**Directions for this task:**
Please quote the following data line for line, beginning at the line that contains "scientific name: Halone sejuncta" and stopping after the line that contains "genus: Costaconvexa".

**Supplied data:**

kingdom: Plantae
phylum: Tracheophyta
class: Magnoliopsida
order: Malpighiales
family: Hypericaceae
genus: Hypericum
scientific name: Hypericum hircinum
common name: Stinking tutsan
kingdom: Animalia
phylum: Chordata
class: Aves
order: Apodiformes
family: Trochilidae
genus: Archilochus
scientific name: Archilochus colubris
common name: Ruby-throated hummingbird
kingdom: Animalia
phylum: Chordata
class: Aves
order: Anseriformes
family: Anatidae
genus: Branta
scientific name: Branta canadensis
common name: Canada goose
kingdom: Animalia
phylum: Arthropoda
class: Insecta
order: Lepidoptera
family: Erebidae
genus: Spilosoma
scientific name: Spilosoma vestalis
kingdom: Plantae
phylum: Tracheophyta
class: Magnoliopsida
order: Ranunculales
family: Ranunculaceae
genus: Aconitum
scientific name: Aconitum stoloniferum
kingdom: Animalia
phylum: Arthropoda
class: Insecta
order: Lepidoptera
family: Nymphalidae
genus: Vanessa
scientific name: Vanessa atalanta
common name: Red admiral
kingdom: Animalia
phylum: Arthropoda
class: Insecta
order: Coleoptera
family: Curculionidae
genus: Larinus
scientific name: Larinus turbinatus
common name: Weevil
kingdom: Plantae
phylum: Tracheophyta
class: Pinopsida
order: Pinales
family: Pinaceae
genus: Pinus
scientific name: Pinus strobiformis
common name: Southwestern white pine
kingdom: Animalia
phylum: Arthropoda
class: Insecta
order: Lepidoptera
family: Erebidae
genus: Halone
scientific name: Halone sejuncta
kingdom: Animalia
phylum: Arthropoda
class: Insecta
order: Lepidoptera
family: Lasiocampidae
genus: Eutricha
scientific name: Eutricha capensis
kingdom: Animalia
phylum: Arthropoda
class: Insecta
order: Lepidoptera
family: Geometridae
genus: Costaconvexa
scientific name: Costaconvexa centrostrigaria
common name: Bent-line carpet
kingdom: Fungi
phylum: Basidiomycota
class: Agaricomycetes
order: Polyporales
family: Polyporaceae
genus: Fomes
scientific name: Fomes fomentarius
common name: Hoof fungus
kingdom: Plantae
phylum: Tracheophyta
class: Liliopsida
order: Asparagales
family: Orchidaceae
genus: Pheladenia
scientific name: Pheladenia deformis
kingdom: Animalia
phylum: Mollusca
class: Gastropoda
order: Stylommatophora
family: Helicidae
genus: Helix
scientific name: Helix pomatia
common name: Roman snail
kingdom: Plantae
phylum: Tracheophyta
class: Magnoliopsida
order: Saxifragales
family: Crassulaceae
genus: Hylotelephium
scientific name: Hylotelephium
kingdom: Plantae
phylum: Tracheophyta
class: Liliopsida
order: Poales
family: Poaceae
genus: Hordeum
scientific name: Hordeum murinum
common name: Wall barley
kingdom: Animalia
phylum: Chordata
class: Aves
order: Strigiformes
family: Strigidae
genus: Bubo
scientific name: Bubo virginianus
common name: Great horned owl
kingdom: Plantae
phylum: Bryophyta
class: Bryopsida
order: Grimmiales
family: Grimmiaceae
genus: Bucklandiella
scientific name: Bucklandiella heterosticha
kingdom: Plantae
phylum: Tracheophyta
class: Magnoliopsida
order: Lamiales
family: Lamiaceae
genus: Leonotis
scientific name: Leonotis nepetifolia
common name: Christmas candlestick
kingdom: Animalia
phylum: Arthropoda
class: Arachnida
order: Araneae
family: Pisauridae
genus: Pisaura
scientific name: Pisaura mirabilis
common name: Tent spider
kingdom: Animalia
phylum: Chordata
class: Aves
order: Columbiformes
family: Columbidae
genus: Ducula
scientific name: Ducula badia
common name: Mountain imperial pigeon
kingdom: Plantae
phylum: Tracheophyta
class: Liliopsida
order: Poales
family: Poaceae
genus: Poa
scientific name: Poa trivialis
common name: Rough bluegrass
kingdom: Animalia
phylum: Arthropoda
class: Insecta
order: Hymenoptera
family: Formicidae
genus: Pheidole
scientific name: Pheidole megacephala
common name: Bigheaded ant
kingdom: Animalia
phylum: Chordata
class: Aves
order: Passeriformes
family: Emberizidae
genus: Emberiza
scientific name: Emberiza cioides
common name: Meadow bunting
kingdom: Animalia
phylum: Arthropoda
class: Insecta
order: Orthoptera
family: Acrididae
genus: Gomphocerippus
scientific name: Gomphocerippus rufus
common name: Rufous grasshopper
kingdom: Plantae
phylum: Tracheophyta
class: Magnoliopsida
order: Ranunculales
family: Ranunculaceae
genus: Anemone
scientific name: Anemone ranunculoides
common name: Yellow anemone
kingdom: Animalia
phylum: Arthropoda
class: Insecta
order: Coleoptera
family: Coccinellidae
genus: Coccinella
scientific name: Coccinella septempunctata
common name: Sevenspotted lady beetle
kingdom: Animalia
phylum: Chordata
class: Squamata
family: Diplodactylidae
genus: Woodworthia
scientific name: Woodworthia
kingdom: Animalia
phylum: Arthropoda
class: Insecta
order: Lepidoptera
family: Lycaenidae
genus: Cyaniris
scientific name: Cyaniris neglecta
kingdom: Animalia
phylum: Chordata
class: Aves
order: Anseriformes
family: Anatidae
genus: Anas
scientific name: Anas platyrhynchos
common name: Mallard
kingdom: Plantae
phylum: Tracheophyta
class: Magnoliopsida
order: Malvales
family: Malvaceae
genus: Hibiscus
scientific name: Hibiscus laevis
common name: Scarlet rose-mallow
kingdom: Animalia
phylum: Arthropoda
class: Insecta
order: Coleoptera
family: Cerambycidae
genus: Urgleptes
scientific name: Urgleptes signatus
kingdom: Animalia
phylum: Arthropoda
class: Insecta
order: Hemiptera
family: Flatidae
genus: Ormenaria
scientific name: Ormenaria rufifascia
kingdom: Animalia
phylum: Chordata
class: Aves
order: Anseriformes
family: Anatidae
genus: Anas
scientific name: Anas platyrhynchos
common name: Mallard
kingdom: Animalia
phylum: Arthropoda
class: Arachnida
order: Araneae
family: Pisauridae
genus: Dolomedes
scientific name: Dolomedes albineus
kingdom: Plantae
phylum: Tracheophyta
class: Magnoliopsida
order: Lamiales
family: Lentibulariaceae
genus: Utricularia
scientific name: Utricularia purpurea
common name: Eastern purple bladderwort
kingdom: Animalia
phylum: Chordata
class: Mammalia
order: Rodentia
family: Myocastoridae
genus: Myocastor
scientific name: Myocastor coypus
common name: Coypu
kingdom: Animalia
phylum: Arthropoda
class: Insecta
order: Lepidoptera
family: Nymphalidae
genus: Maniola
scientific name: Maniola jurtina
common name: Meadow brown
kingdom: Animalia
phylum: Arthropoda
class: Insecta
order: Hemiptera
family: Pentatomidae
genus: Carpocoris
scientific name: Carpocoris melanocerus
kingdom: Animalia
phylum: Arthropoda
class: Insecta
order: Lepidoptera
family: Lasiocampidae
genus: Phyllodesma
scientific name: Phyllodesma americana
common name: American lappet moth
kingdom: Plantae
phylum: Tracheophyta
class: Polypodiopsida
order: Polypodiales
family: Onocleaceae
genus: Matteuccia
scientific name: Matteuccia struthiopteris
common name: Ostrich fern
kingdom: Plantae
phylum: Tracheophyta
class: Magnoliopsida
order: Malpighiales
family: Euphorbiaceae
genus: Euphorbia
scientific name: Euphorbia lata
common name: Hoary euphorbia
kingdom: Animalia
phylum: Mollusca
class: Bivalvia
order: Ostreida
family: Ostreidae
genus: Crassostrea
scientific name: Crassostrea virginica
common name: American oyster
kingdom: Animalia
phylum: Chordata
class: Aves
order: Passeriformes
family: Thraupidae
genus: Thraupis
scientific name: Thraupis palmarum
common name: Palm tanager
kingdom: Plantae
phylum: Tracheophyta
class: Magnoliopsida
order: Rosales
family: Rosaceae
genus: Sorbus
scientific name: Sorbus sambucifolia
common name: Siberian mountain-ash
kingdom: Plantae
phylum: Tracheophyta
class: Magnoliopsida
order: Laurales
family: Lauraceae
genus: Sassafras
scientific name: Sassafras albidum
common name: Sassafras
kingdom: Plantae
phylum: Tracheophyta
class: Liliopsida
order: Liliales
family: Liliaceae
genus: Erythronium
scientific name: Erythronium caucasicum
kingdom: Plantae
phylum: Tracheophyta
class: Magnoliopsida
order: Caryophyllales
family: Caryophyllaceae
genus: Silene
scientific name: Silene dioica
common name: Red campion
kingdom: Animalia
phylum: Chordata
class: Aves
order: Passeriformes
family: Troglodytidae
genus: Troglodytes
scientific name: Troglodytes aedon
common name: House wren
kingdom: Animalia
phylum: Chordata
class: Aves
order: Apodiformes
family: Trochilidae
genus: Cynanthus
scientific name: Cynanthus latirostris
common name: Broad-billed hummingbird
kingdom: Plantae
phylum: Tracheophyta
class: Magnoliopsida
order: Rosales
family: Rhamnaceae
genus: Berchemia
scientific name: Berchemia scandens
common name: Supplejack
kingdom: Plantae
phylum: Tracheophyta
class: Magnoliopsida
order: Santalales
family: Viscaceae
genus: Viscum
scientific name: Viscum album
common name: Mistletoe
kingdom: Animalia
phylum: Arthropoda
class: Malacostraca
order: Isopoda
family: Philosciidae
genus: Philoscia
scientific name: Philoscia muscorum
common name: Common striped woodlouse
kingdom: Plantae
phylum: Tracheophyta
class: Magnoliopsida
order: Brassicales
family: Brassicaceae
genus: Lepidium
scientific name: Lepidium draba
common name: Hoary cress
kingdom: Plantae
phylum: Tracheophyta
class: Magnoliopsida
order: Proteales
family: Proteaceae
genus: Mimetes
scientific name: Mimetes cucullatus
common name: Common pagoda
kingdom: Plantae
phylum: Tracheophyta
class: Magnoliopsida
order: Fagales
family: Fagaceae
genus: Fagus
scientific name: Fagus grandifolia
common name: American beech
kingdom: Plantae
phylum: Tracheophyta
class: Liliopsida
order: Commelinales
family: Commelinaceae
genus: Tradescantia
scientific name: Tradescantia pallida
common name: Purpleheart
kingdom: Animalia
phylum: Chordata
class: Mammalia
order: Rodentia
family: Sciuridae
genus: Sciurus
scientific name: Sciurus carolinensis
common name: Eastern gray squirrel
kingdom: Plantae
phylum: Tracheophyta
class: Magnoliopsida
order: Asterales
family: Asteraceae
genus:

**Solution below:**
scientific name: Halone sejuncta
kingdom: Animalia
phylum: Arthropoda
class: Insecta
order: Lepidoptera
family: Lasiocampidae
genus: Eutricha
scientific name: Eutricha capensis
kingdom: Animalia
phylum: Arthropoda
class: Insecta
order: Lepidoptera
family: Geometridae
genus: Costaconvexa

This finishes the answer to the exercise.